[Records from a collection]
=====
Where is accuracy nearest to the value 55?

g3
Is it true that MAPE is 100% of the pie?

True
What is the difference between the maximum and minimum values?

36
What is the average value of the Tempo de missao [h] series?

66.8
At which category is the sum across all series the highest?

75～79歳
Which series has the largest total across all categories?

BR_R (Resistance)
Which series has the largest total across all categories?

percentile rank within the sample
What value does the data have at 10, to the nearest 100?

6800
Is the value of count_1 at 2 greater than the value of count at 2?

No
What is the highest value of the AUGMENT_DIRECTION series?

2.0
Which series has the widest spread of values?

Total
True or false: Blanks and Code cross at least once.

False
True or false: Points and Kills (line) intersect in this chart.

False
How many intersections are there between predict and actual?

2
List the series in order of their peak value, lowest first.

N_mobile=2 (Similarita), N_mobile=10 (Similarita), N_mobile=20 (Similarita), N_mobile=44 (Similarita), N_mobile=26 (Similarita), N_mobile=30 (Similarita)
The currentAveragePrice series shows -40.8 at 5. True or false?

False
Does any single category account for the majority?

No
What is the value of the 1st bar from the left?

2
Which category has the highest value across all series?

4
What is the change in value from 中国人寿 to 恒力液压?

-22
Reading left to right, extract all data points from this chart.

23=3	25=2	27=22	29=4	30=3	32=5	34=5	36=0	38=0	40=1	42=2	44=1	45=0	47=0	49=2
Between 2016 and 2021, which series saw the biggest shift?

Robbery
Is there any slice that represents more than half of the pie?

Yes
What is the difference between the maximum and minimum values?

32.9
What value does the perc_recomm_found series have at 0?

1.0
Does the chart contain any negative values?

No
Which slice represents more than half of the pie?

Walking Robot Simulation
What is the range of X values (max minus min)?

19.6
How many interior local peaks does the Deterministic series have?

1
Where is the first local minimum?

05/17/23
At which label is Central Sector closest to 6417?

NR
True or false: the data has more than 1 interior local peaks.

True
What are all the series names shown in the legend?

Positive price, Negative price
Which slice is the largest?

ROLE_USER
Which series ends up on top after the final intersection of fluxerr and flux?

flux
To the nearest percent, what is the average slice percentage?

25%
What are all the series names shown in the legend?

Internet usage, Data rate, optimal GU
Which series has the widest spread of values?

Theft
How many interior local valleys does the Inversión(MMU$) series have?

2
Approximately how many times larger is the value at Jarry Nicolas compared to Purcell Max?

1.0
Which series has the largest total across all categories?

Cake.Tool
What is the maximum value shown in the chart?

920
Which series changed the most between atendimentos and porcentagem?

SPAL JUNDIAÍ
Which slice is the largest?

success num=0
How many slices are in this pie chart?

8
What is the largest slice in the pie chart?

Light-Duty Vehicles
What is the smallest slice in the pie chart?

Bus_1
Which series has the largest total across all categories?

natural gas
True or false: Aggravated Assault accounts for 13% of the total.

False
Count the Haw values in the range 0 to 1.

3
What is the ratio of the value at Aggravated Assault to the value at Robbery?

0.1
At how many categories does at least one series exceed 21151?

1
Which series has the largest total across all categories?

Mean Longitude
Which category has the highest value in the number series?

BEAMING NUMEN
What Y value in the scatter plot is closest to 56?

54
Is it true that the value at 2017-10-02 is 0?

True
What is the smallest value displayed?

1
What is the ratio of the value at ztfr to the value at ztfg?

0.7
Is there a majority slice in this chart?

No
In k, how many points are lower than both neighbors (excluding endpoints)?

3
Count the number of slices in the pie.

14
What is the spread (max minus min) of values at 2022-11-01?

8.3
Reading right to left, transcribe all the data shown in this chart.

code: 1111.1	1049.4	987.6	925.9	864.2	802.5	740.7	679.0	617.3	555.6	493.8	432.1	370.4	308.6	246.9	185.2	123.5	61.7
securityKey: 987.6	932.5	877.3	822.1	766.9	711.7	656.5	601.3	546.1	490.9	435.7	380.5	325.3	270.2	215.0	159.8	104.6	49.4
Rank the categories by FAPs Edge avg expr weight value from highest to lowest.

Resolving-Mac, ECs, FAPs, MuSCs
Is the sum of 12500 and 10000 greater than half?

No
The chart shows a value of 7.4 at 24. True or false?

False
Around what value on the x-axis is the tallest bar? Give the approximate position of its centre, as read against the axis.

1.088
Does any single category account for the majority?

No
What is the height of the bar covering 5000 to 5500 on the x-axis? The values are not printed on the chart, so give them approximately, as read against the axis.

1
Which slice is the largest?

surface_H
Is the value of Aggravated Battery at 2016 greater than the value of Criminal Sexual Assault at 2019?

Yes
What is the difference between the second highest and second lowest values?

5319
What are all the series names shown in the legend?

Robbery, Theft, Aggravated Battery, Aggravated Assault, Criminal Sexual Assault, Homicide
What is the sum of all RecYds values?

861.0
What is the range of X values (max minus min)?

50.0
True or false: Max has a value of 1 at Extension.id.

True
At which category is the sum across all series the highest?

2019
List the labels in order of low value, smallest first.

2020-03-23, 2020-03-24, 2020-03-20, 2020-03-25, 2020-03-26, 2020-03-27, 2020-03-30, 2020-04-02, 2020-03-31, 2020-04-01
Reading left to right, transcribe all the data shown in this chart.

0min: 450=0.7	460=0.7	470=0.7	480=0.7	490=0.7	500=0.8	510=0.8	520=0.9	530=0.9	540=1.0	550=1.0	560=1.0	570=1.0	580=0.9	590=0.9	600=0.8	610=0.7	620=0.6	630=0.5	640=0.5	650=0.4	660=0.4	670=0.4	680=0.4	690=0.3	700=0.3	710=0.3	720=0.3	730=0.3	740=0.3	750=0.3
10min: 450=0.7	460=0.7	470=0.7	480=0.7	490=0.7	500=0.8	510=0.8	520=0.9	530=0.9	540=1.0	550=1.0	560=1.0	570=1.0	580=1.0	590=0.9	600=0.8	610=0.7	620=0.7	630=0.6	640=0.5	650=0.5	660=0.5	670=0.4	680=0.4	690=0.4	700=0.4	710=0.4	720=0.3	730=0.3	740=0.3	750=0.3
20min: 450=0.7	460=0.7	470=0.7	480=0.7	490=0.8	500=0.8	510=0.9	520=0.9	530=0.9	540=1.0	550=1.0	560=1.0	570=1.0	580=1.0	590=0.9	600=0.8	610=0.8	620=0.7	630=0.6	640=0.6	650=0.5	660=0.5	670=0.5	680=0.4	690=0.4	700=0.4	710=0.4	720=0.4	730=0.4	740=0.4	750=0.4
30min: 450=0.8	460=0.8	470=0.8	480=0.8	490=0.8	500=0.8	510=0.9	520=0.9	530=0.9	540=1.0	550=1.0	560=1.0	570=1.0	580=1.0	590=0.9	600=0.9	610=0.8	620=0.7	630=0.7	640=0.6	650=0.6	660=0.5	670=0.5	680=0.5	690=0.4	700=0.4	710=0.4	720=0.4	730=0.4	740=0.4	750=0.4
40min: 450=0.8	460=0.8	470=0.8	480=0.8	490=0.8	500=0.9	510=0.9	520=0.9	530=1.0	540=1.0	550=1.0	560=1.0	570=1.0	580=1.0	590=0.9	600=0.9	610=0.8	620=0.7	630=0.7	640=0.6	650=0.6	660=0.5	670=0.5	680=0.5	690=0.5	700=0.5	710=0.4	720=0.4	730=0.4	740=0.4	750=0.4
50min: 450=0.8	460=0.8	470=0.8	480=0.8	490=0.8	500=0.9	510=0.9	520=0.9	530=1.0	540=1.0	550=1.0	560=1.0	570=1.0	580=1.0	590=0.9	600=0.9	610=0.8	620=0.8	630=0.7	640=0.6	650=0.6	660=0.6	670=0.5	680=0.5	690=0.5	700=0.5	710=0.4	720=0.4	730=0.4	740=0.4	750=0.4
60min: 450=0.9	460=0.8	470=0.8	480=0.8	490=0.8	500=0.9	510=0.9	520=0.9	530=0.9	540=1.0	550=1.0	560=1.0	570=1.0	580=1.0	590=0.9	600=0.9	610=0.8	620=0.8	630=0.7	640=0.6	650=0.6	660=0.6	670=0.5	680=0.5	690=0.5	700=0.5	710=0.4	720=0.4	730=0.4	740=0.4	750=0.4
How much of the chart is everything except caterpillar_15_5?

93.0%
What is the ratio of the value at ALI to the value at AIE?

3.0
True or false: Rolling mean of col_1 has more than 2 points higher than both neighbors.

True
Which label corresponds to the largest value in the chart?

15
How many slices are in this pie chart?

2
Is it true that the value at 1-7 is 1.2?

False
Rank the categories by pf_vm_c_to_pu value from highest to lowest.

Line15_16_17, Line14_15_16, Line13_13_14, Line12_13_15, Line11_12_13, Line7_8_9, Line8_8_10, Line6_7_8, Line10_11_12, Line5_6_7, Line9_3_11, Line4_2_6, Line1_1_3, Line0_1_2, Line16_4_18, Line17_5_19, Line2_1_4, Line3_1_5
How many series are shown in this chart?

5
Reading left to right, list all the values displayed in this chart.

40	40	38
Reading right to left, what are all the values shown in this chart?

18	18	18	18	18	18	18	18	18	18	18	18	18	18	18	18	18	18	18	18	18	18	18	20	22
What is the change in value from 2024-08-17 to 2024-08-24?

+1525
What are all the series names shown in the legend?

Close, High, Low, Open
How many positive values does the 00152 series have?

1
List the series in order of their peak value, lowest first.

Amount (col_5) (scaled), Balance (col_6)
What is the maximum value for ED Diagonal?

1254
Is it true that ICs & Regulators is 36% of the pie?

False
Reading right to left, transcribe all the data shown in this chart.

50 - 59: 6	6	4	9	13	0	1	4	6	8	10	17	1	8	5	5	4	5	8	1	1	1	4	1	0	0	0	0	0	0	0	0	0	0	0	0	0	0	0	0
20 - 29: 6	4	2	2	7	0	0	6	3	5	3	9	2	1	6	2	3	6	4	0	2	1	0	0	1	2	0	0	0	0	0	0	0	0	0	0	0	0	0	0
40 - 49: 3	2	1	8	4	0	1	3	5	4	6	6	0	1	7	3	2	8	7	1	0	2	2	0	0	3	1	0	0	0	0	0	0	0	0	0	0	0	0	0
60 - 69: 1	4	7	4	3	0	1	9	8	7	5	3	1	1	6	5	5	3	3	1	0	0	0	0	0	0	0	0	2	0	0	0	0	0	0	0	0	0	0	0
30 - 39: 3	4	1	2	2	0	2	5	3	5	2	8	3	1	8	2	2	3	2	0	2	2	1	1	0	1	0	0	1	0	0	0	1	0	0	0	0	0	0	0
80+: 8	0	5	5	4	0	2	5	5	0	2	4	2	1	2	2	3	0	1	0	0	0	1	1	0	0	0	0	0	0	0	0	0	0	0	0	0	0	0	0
=====
Work instruction -> Rewrite the lines from the one with "success num=0" through the one with "True or false: Aggravated" as a numbered list, leaving out blank lines.

Solved exercise ->
1. success num=0
2. How many slices are in this pie chart?
3. 8
4. What is the largest slice in the pie chart?
5. Light-Duty Vehicles
6. What is the smallest slice in the pie chart?
7. Bus_1
8. Which series has the largest total across all categories?
9. natural gas
10. True or false: Aggravated Assault accounts for 13% of the total.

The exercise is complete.